Weitere Ersatznamen für den Negerkuss sind: Süsspropfen, Elefantenkuss, Beckenschmutz, Naschkuss, Schoggibolle und Braunes Ding. Man kann die Mohrenköpfe auch bei ihrem Markennamen nen­nen; wie Dudler oder Dickmann. So fängt man sicher kei­ne bösen Blicke ein, aber Dudler könn­te genau so gut ein Softdrink und Dickmann eine Bockwurst sein. Etwas zwei­deu­tig tönt «Bumskopf», wie der Negerkuss im baye­ri­schen Wald genannt wer­den soll. In Wien hat man in den 1930er-Jahren die «Schwedenbombe» erfun­den.
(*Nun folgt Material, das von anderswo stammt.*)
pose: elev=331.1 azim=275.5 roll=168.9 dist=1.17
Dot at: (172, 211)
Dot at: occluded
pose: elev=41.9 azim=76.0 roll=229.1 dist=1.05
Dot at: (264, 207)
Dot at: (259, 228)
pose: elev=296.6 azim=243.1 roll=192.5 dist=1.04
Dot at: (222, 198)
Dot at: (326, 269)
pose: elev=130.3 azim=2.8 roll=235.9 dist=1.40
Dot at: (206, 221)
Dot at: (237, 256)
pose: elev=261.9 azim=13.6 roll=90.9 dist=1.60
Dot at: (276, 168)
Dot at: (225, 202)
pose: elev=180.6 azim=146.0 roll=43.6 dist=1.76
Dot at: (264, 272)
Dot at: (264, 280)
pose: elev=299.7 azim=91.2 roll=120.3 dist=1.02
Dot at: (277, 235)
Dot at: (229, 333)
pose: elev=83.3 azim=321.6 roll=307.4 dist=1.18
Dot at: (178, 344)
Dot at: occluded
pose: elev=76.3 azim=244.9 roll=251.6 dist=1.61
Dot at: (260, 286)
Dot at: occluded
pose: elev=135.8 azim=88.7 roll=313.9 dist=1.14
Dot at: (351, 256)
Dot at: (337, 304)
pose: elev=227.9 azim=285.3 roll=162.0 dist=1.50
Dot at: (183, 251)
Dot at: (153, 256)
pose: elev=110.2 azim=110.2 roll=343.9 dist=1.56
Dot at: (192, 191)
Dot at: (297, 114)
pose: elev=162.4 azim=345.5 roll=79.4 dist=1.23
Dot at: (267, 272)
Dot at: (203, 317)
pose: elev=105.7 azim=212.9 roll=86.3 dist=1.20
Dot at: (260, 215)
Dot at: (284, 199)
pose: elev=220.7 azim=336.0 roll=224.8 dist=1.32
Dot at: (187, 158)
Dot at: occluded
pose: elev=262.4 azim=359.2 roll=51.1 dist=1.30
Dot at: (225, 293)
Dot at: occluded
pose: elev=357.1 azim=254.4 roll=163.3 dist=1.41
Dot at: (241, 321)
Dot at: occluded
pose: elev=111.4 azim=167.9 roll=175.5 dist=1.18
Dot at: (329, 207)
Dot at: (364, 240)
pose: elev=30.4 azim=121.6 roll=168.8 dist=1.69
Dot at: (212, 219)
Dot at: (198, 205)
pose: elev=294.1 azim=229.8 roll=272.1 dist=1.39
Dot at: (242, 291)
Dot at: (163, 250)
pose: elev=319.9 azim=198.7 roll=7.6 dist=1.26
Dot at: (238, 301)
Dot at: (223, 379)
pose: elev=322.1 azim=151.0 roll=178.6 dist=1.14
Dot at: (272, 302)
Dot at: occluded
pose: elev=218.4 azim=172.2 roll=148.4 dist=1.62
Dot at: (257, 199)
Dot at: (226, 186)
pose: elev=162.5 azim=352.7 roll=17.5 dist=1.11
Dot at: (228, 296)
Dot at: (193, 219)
Obwohl das glei­che Produkt, wur­de hier der hell­häu­ti­ge Nord-Europäer im Namen ver­ewigt.

Anders so die Schweizer Firma Chocolat Ammann: Sie wirbt auf ihrer Homepage mit dem «Mohrenkönig». Und die 240 Gramm schwe­re Mohrenkopf-Variante nen­nen sie Big King. Das tönt nicht wirk­lich nega­tiv. Wie kann sie auch? Die von aus­sen maje­stä­tisch anmu­ten­de Schokoladen-Überraschung, die sich in dem Moment, da man die schüt­zen­de Hülle durch­bricht, als schau­mi­ges Gebilde ent­puppt…
Wie dem auch sei – es gibt sie, die durch­aus funk­tio­nie­ren­den Namen ohne dis­kri­mi­nie­ren­den Nachgeschmack. Und trotz­dem scheint der Mohr im kuli­na­ri­schen Zusammenhang nach wie vor in aller Munde. Solange es auch Schokoladenkuchen namens «Le nèg­re» oder Dessert-Rezepte wie «Neger im Hemd» gibt, wer­den wir wohl auch zukünf­tig in einen Mohrenkopf beis­sen. Die schnee­weiss bis blass­gel­be Füllung dar­in kann übri­gens auch mit dem Hautteint des win­ter­fe­sten Schweizers ver­gli­chen wer­den.